Controls are good - intuitive and accurate. They feature a tactile button - single tap for pause/play and answering calls, double tap left for volume down, right for volume up, triple tap left for game mode, right for voice assistant. Holding down the buttons when a call comes through rejects and skips tracks. All of these worked first time.

If you hold the button down for longer it even allows switching between calls. I did not test this. The only problem with the controls is the tactile button increases the pressure into your ear- the buttons are much firmer than the Whizzer E3 or Tronsmart Onyx Free.

Single mode is activated easily by simply taking one bud out. They do not auto pause, which will please many, as it seems it's a feature I am in the select few to appreciate!

There is no app - which is, whilst not a deal breaker, requires you having an eq'ing app to tone down the bass if you so require.

The earbuds feature aptx-adaptive, and the BT5.2 Qualcomm QCC3040 chip. Whilst I didn't notice any obvious difference in sound quality, the excellent range, impressive latency (183 Ms on PC, and much lower on both IOS and Android) and long battery life reflect the enhanced chipset. For gaming these come into their own.

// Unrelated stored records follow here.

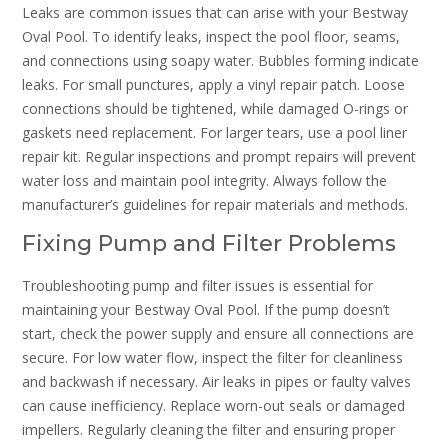
Leaks are common issues that can arise with your Bestway
Oval Pool. To identify leaks, inspect the pool floor, seams,
and connections using soapy water. Bubbles forming indicate
leaks. For small punctures, apply a vinyl repair patch. Loose
connections should be tightened, while damaged O-rings or
gaskets need replacement. For larger tears, use a pool liner
repair kit. Regular inspections and prompt repairs will prevent
water loss and maintain pool integrity. Always follow the
manufacturer’s guidelines for repair materials and methods.
Fixing Pump and Filter Problems
Troubleshooting pump and filter issues is essential for
maintaining your Bestway Oval Pool. If the pump doesn’t
start, check the power supply and ensure all connections are
secure. For low water flow, inspect the filter for cleanliness
and backwash if necessary. Air leaks in pipes or faulty valves
can cause inefficiency. Replace worn-out seals or damaged
impellers. Regularly cleaning the filter and ensuring proper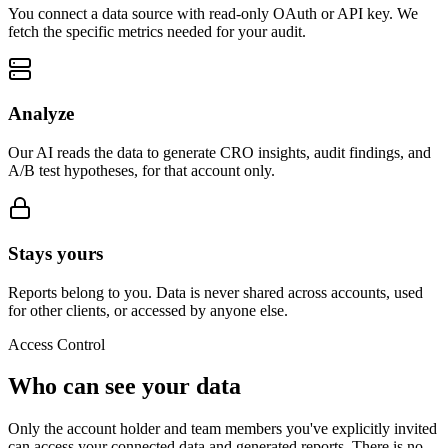
You connect a data source with read-only OAuth or API key. We
fetch the specific metrics needed for your audit.
Analyze
Our AI reads the data to generate CRO insights, audit findings, and
A/B test hypotheses, for that account only.
Stays yours
Reports belong to you. Data is never shared across accounts, used
for other clients, or accessed by anyone else.
Access Control
Who can see your data
Only the account holder and team members you've explicitly invited
can access your connected data and generated reports. There is no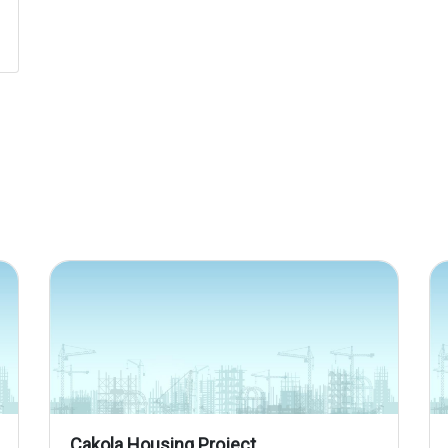
Cakola Housing Project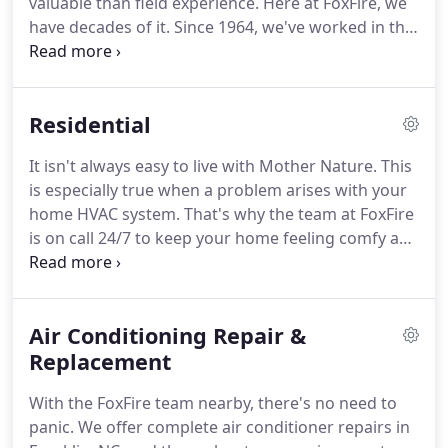
valuable than field experience.
Here at FoxFire, we
have decades of it.
Since 1964, we've worked in the
HVAC industry, continually honing our skills and
leveraging new technology.
Though our brand is
new, our exposure to the industry is anything but.
Residential
We offer a one-year labor warranty.
Settling for
nothing less than your full satisfaction, we offer a
It isn't always easy to live with Mother Nature.
This
one-year labor warranty with every job.
We want
is especially true when a problem arises with your
you to have full peace of mind knowing that when
home HVAC system.
That's why the team at FoxFire
an issue arises, we'll be there to make it right.
is on call 24/7 to keep your home feeling comfy and
cozy, just how you like it.
Reliable air conditioning is
essential during the summer.
Whether your unit
has temporarily malfunctioned or it's gone for
Air Conditioning Repair &
good, we'll help you restore your comfort in a jiffy.
A broken furnace can send shivers down your
Replacement
spine-literally!
When your furnace has called it
With the FoxFire team nearby, there's no need to
quits, we'll help you rest easy and get your home
panic.
We offer complete air conditioner repairs in
feeling toasty warm again.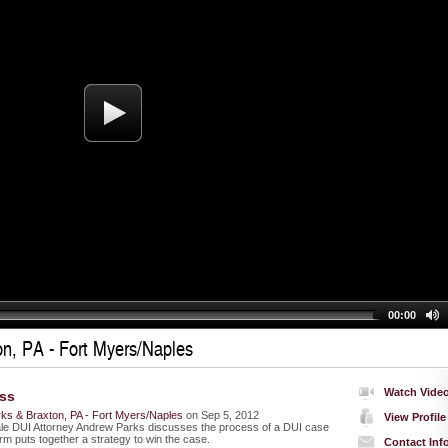
00:00
n, PA - Fort Myers/Naples
Watch Vide
ss
ks & Braxton, PA - Fort Myers/Naples
on Sep 5, 2012
View Profile
le DUI Attorney Andrew Parks discusses the process of a DUI case
rm puts together a strategy to win the case.
Contact Inf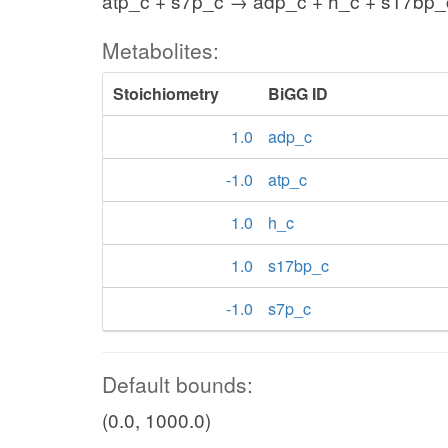
atp_c + s7p_c → adp_c + h_c + s17bp_
Metabolites:
Stoichiometry
BiGG ID
1.0
adp_c
-1.0
atp_c
1.0
h_c
1.0
s17bp_c
-1.0
s7p_c
Default bounds:
(0.0, 1000.0)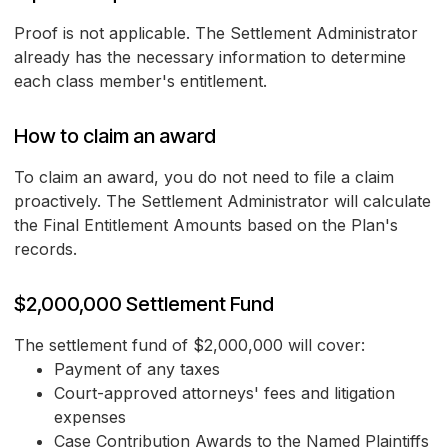
Proof is not applicable. The Settlement Administrator
already has the necessary information to determine
each class member's entitlement.
How to claim an award
To claim an award, you do not need to file a claim
proactively. The Settlement Administrator will calculate
the Final Entitlement Amounts based on the Plan's
records.
$2,000,000 Settlement Fund
The settlement fund of $2,000,000 will cover:
Payment of any taxes
Court-approved attorneys' fees and litigation
expenses
Case Contribution Awards to the Named Plaintiffs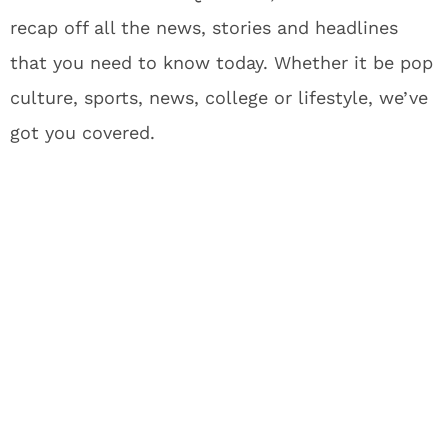
recap off all the news, stories and headlines
that you need to know today. Whether it be pop
culture, sports, news, college or lifestyle, we’ve
got you covered.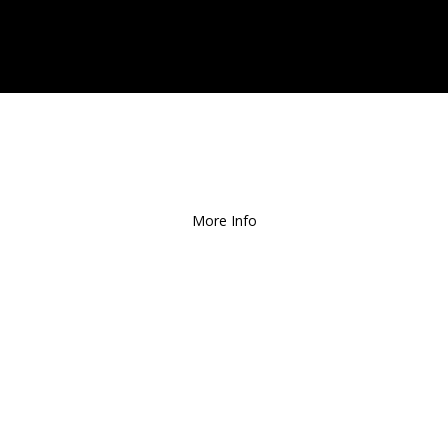
ee Local Delivery
for Orders over $1
More Info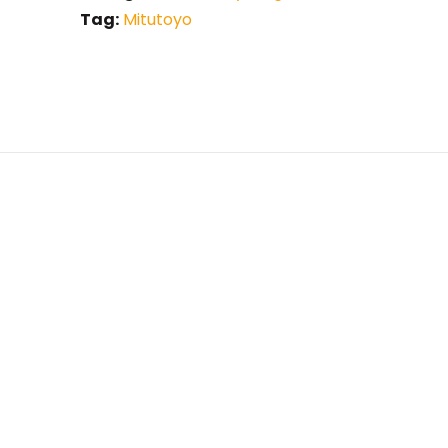
Tag:
Mitutoyo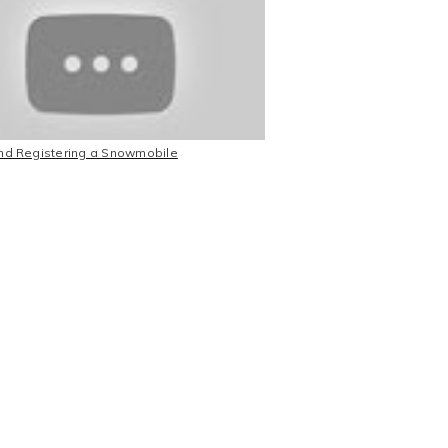
and Registering a Snowmobile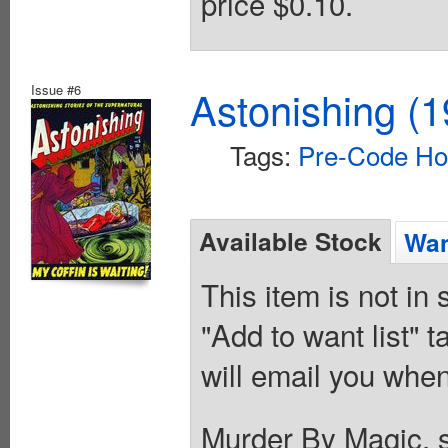
price $0.10.
Issue #6
Astonishing (1
Tags:
Pre-Code Ho
Available Stock
Wan
This item is not in
"Add to want list" t
will email you when
Murder By Magic, sc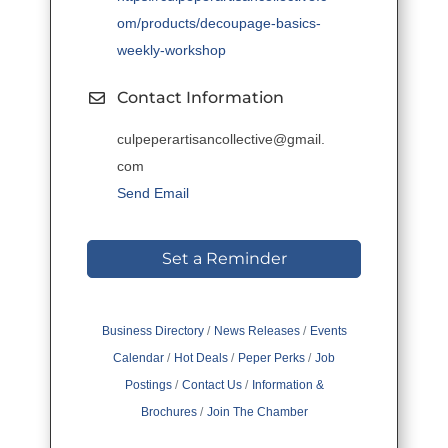
om/products/decoupage-basics-
weekly-workshop
Contact Information
culpeperartisancollective@gmail.
com
Send Email
Set a Reminder
Business Directory
News Releases
Events
Calendar
Hot Deals
Peper Perks
Job
Postings
Contact Us
Information &
Brochures
Join The Chamber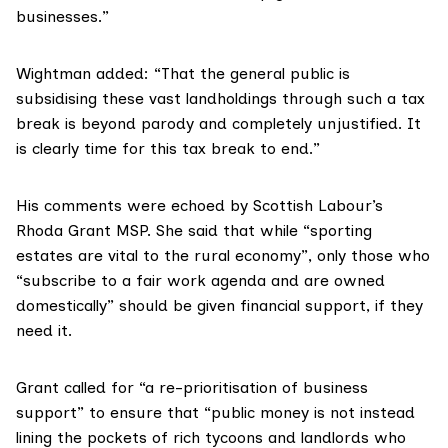
businesses.”
Wightman added: “That the general public is
subsidising these vast landholdings through such a tax
break is beyond parody and completely unjustified. It
is clearly time for this tax break to end.”
His comments were echoed by Scottish Labour’s
Rhoda Grant MSP
. She said that while “sporting
estates are vital to the rural economy”, only those who
“subscribe to a fair work agenda and are owned
domestically” should be given financial support, if they
need it.
Grant called for “a re-prioritisation of business
support” to ensure that “public money is not instead
lining the pockets of rich tycoons and landlords who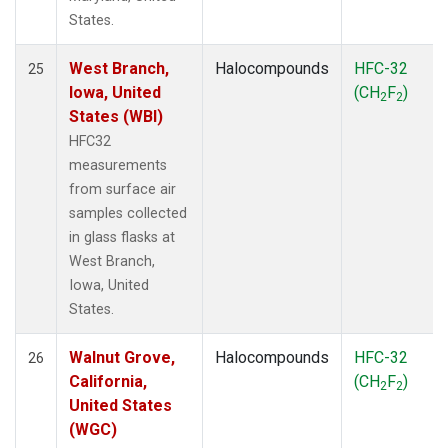
States.
West Branch,
Halocompounds
HFC-32
25
Iowa, United
(CH
F
)
2
2
States (WBI)
HFC32
measurements
from surface air
samples collected
in glass flasks at
West Branch,
Iowa, United
States.
Walnut Grove,
Halocompounds
HFC-32
26
California,
(CH
F
)
2
2
United States
(WGC)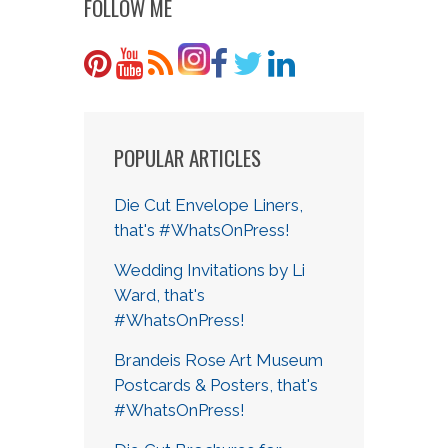
FOLLOW ME
POPULAR ARTICLES
Die Cut Envelope Liners,
that's #WhatsOnPress!
Wedding Invitations by Li
Ward, that's
#WhatsOnPress!
Brandeis Rose Art Museum
Postcards & Posters, that's
#WhatsOnPress!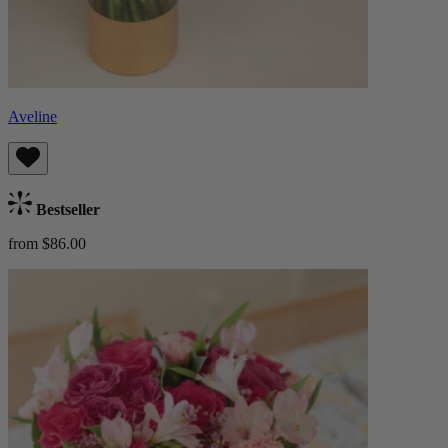
Aveline
Bestseller
from $86.00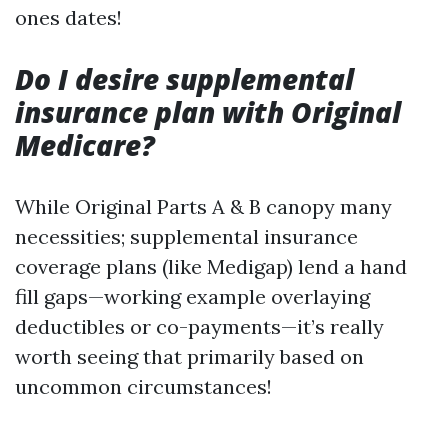
ones dates!
Do I desire supplemental
insurance plan with Original
Medicare?
While Original Parts A & B canopy many
necessities; supplemental insurance
coverage plans (like Medigap) lend a hand
fill gaps—working example overlaying
deductibles or co-payments—it’s really
worth seeing that primarily based on
uncommon circumstances!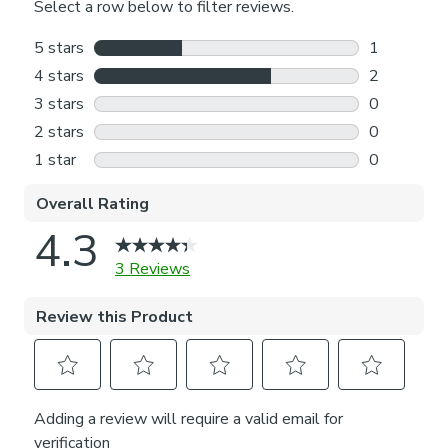
with one of our expert consultants who will guide you
through the process.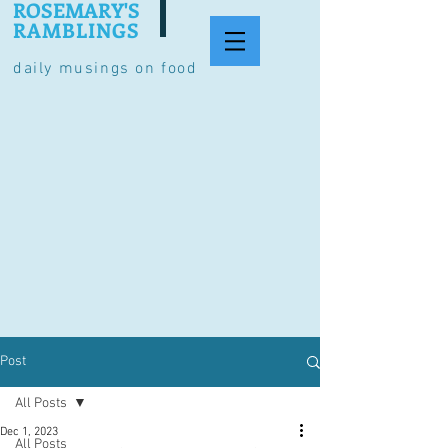
ROSEMARY'S
RAMBLINGS
daily musings on food
Post
All Posts
Dec 1, 2023
All Posts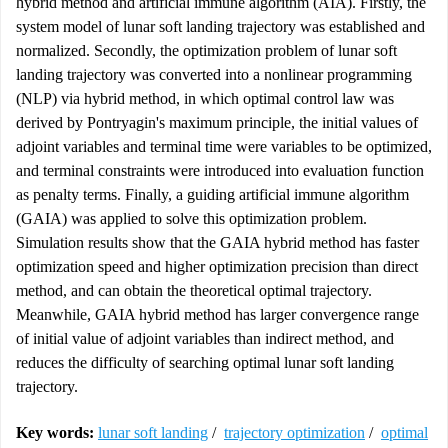
hybrid method and artificial immune algorithm (AIA). Firstly, the
system model of lunar soft landing trajectory was established and
normalized. Secondly, the optimization problem of lunar soft
landing trajectory was converted into a nonlinear programming
(NLP) via hybrid method, in which optimal control law was
derived by Pontryagin's maximum principle, the initial values of
adjoint variables and terminal time were variables to be optimized,
and terminal constraints were introduced into evaluation function
as penalty terms. Finally, a guiding artificial immune algorithm
(GAIA) was applied to solve this optimization problem.
Simulation results show that the GAIA hybrid method has faster
optimization speed and higher optimization precision than direct
method, and can obtain the theoretical optimal trajectory.
Meanwhile, GAIA hybrid method has larger convergence range
of initial value of adjoint variables than indirect method, and
reduces the difficulty of searching optimal lunar soft landing
trajectory.
Key words:
lunar soft landing
/
trajectory optimization
/
optimal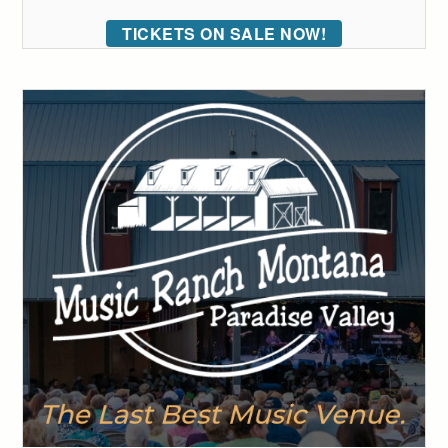
TICKETS ON SALE NOW!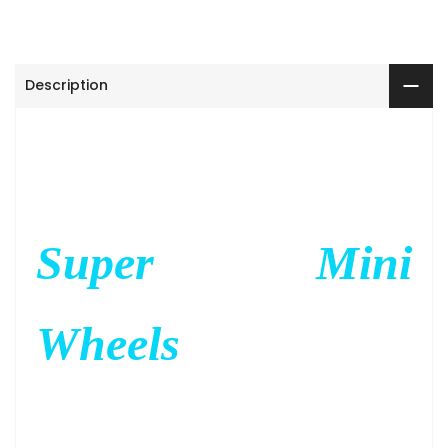
Description
Super Mini
Wheels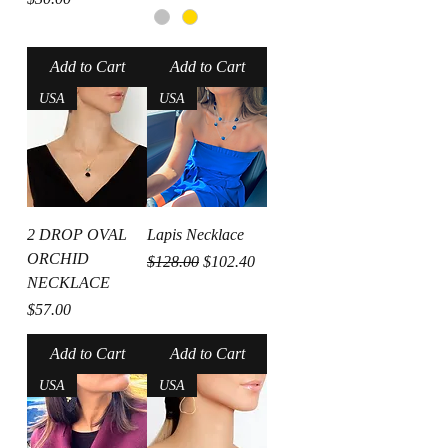
Add to Cart
Add to Cart
USA
USA
2 DROP OVAL
Lapis Necklace
ORCHID
Regular Price
Sale Price
$128.00
$102.40
NECKLACE
Price
$57.00
Add to Cart
Add to Cart
USA
USA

Voice prompts are a little loud, but clear.

Battery Life - 9.5/10

15 hours from the buds themselves, a further two charges from the case. Amazing.

Final Comments

It is with a heavy heart that I send the Soundpeats back, because they are unfathomably good for the low price. The sound quality is next level stuff, up there with FIIL as best in class for budget TWS and punching well above their weight for both audio, sound stage, latency and mic quality. Battery life is incredible, and passive noise isolation is also excellent.

Sadly the light up buttons and poor fit mean they are no good for me, but for others, as long as you can tolerate these nuances, don't hesitate to buy.